Records:
.....

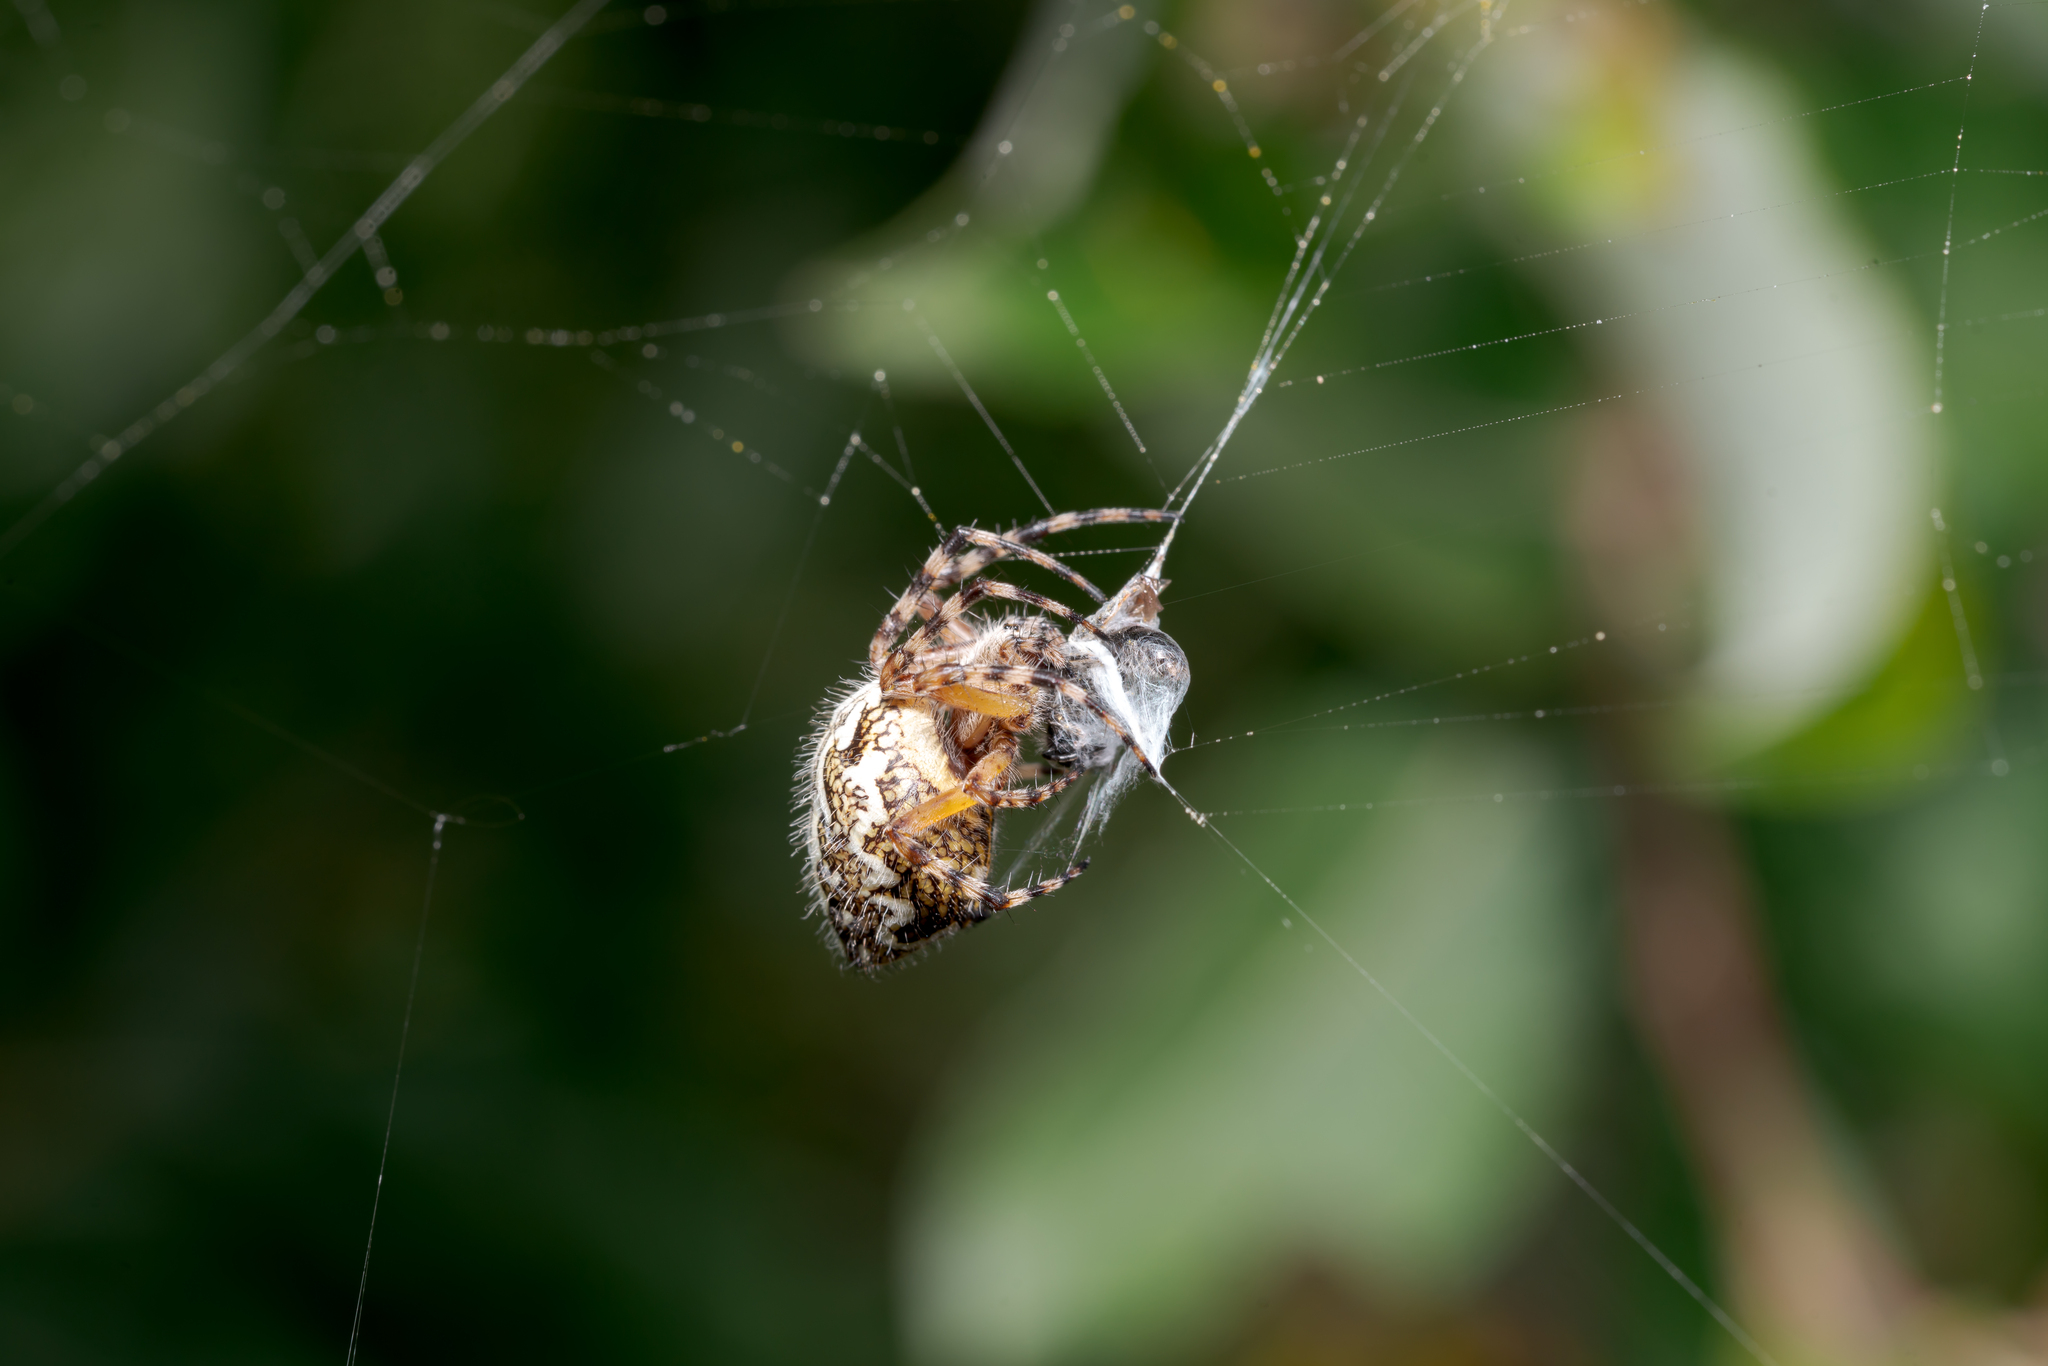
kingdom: Animalia
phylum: Arthropoda
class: Arachnida
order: Araneae
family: Araneidae
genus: Aculepeira
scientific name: Aculepeira ceropegia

.....

Format the data above as a Markdown table with two columns, Row and Line. Put the row number in Row and the text of each line in Line, skipping blank lines and leaving out the pictures.

| Row | Line |
|---|---|
| 1 | kingdom: Animalia |
| 2 | phylum: Arthropoda |
| 3 | class: Arachnida |
| 4 | order: Araneae |
| 5 | family: Araneidae |
| 6 | genus: Aculepeira |
| 7 | scientific name: Aculepeira ceropegia |